» PROBLEM TO SOLVE:
Answer these questions about the September gardening passage.
(a) Into what three places does it suggest gathering the harvest?
(b) What does it say to take on your phone while checking your garden for gaps?
(c) According to it, what makes semi-ripe cuttings less likely to rot?

» GIVEN PASSAGE:
= = =
I love this moment. When the sun slants and everything is mellow with ripeness; when the garden can’t quite decide if it is celebrating the last of the heat or the beginning of the cool. There is much to harvest, from seed to produce. Gather as much as you can into bottles, jars and the freezer; you may have had your fill of courgettes and runner beans, but deep in December their summer flavours will cheer up a dark night.
September is not all toil, though. It’s a time to take note and plan for next year, whether that’s visiting an inspirational nursery with a great display garden or scrutinising your own garden for gaps. Take photos on your phone, make notes and mark up the dud bits. Later in autumn, when you are digging up and dividing, you’ll have an excellent visual reference of what to move and what gaps need to be plugged. Meanwhile, here are some jobs to be getting on with.
Take semi-ripe cuttings
If you fancy a lavender-edged path or want to fill your garden with armfuls of herbs, this is the secret. This is particularly useful for plants that might not make it through winter, such as compact lavenders, tender pelargoniums, salvias and penstemons, as well as Verbena bonariensis, which tends to get a bit shrubby, rather than towering elegantly, if left for a second year. This kind of cutting also works very well for woodier herbs including bay, rosemary, rue, sage, thyme and hyssop. Semi-ripe cuttings have a woodier base than tip. Hormones are naturally high in plants in autumn and they should root quickly. The woody base means the cuttings are less likely to rot.
= = =
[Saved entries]
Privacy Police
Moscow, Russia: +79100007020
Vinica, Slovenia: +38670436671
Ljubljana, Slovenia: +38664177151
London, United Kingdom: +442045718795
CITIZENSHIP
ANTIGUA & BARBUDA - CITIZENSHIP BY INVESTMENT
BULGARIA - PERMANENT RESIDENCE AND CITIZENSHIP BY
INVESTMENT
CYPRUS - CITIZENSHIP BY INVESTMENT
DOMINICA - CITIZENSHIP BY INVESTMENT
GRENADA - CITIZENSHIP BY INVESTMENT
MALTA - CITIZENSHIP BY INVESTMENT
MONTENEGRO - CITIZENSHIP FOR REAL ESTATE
= = =
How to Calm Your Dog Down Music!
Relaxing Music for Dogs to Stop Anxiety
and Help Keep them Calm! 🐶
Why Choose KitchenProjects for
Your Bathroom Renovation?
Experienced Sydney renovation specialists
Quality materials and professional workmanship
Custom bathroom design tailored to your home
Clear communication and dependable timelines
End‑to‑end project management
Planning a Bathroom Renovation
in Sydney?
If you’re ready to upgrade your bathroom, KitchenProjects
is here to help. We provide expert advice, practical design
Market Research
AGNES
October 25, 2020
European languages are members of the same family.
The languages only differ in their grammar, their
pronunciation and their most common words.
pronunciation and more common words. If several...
= = =
» TASK RESPONSE:
(a) Bottles, jars and the freezer.
(b) Photos.
(c) Their woody base.